- **SET EXERCISE**: Transcribe the data word for word, beginning at its first line and stopping after the line that contains "text_box Thank you". Include both of those lines and nothing beyond them.

[Spatial annotation data]
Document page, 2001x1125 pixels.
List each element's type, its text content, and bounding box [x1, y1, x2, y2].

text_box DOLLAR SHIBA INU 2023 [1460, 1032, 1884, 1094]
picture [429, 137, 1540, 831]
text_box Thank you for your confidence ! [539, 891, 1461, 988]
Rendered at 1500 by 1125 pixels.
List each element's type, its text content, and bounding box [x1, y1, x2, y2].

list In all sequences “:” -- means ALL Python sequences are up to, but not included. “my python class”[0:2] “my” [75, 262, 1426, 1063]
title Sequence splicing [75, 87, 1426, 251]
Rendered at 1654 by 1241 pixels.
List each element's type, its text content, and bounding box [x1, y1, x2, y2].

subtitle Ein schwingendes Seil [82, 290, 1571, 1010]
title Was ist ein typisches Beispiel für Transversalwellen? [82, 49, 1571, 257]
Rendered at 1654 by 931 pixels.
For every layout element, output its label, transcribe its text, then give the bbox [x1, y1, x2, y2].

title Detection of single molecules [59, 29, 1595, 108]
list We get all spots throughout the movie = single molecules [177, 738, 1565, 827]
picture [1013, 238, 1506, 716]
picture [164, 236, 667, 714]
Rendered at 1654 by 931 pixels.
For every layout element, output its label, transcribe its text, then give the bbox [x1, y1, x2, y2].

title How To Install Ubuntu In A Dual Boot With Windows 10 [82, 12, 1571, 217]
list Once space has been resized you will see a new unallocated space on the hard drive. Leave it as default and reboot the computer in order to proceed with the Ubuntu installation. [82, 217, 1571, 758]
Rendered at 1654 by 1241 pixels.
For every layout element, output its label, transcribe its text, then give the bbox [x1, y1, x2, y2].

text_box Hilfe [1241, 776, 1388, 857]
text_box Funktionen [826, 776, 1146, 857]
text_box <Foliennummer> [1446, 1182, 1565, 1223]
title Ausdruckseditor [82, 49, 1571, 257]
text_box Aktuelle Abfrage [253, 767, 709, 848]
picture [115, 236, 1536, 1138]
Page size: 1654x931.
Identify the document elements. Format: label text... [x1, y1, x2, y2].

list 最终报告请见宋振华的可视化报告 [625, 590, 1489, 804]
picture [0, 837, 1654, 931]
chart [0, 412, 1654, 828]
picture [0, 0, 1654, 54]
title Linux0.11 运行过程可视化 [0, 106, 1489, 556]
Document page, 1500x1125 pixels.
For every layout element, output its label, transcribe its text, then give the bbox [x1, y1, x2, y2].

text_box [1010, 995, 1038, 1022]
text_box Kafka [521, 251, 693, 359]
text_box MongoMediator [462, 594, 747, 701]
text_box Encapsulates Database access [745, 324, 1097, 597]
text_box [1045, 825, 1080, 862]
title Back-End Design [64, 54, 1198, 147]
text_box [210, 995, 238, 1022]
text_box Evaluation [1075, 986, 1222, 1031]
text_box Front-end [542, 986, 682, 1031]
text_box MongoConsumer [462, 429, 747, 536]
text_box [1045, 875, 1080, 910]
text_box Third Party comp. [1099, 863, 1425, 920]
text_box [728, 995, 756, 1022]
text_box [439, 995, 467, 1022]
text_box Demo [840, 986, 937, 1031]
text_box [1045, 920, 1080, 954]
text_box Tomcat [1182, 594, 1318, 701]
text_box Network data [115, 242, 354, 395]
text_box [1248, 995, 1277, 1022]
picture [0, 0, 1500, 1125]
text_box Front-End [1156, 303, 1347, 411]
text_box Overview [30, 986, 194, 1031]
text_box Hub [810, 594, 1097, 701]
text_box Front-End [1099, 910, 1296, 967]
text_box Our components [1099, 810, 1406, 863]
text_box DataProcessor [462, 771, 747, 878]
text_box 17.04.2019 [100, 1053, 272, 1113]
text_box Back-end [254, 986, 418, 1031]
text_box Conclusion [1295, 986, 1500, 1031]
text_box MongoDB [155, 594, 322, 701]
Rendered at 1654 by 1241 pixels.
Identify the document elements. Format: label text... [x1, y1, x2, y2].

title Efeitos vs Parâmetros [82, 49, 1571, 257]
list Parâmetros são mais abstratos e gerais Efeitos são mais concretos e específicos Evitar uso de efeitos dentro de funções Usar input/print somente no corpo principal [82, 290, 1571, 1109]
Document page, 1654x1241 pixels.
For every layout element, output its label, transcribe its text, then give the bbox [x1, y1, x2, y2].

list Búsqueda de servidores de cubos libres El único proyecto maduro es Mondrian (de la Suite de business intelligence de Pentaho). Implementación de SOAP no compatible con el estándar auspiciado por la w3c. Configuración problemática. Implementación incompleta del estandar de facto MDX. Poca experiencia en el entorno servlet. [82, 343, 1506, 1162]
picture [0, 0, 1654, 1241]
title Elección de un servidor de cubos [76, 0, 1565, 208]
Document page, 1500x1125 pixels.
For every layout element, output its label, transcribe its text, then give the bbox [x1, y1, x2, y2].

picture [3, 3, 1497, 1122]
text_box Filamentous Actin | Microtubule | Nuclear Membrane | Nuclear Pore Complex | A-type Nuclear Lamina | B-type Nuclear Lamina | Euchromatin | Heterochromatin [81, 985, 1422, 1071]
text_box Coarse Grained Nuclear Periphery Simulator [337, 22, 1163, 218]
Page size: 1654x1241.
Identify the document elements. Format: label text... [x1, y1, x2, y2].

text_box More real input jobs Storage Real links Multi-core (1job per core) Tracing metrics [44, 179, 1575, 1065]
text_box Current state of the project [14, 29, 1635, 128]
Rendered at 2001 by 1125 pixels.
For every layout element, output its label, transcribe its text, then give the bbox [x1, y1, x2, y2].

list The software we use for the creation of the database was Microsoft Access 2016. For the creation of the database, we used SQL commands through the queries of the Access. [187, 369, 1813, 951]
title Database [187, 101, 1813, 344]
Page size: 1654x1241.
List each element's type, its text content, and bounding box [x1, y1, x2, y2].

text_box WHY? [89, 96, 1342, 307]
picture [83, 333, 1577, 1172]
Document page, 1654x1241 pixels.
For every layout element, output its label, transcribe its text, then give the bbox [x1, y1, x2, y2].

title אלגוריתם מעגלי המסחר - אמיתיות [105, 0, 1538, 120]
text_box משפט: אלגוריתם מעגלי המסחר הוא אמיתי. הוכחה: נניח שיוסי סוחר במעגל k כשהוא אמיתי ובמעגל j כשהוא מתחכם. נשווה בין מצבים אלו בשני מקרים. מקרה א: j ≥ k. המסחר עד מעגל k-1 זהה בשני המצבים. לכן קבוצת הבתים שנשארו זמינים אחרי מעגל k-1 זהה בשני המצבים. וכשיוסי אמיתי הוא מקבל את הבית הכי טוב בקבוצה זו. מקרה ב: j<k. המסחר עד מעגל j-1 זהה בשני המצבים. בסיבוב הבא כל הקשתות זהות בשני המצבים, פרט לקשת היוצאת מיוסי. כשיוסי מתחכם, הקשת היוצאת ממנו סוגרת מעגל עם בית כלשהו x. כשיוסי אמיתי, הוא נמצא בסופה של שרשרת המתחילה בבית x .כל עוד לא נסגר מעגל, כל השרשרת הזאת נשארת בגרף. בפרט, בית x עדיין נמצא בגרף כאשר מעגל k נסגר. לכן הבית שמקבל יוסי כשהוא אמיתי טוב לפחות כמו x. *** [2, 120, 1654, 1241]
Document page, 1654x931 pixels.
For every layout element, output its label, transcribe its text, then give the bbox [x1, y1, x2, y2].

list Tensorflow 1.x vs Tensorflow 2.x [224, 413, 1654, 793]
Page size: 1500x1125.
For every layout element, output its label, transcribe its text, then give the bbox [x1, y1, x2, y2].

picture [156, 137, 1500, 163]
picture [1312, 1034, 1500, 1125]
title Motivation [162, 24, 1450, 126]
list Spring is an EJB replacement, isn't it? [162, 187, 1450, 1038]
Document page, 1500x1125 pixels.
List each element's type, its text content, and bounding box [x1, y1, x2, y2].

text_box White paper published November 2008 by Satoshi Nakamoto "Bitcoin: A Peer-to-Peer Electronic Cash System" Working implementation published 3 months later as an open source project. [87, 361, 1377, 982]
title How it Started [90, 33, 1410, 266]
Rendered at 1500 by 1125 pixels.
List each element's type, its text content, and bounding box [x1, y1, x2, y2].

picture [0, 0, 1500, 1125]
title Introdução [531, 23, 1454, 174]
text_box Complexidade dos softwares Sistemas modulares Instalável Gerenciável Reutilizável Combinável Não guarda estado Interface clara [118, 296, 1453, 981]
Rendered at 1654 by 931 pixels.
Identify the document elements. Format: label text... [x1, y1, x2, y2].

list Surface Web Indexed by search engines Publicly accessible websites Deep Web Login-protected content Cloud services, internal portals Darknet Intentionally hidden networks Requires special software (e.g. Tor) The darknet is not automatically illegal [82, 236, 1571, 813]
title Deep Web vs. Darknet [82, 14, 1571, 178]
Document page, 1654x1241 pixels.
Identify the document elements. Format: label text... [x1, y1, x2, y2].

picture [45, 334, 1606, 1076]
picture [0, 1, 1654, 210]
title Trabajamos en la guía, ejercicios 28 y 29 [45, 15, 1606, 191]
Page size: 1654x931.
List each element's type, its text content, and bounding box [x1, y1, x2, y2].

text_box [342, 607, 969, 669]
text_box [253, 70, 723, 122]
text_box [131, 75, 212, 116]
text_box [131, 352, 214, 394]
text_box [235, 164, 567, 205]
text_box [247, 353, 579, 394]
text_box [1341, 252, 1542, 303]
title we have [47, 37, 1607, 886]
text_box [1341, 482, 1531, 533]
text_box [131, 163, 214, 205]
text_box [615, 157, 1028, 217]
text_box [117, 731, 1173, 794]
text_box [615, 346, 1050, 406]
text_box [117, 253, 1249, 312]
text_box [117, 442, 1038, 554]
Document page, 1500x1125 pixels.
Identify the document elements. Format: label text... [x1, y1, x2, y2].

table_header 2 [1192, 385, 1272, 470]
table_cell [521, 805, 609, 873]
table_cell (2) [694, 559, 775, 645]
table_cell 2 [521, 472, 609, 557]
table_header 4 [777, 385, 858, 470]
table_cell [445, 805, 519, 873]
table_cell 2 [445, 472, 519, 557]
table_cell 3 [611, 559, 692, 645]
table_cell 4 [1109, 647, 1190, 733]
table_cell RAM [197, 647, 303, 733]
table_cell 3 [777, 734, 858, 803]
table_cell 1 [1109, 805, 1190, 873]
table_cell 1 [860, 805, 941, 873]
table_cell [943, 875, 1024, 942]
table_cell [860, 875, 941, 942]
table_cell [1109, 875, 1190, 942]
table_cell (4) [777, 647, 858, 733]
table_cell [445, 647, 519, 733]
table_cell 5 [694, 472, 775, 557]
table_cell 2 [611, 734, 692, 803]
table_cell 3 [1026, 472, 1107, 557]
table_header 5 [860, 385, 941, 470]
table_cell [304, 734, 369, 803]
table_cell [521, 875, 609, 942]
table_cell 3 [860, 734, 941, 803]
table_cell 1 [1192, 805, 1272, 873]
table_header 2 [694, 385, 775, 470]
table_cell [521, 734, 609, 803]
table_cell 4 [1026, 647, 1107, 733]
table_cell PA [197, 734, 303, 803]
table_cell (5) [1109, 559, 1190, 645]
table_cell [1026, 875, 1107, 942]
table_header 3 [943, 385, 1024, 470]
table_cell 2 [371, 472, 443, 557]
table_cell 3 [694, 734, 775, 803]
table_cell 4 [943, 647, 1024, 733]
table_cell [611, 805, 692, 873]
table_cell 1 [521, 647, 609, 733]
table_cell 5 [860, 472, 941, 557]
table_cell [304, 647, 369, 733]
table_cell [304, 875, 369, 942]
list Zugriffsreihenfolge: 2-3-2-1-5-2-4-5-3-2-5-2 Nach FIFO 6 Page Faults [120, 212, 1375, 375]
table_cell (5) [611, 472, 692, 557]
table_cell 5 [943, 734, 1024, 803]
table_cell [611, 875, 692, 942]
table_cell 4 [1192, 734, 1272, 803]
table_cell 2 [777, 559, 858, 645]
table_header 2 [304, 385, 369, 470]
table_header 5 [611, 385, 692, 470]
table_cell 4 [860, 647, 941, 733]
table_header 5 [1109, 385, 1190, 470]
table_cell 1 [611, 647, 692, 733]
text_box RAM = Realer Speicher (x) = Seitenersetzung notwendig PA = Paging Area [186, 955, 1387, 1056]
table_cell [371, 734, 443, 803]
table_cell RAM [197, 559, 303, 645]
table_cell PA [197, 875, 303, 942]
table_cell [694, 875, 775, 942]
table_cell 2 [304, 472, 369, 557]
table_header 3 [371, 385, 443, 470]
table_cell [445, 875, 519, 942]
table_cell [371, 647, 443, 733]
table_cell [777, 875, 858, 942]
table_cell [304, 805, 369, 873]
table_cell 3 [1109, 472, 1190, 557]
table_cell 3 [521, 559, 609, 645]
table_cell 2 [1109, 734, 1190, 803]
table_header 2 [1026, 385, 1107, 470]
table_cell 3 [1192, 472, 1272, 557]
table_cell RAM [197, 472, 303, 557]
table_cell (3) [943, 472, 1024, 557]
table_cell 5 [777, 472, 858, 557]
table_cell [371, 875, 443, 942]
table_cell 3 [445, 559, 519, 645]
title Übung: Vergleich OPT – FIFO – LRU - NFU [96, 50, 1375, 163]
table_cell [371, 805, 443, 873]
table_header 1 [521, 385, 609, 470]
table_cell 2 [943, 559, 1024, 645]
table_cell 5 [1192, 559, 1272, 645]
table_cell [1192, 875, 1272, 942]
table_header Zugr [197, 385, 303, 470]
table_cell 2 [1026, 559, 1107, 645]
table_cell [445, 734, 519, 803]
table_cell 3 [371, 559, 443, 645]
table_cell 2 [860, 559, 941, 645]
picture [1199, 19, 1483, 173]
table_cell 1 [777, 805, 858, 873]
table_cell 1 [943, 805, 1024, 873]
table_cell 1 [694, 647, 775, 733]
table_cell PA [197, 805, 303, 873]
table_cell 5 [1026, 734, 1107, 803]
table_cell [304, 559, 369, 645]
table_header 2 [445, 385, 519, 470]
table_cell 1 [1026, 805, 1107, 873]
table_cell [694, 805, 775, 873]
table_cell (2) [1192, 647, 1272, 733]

- **IN RESPONSE**:
Document page, 2001x1125 pixels.
List each element's type, its text content, and bounding box [x1, y1, x2, y2].

text_box DOLLAR SHIBA INU 2023 [1460, 1032, 1884, 1094]
picture [429, 137, 1540, 831]
text_box Thank you for your confidence ! [539, 891, 1461, 988]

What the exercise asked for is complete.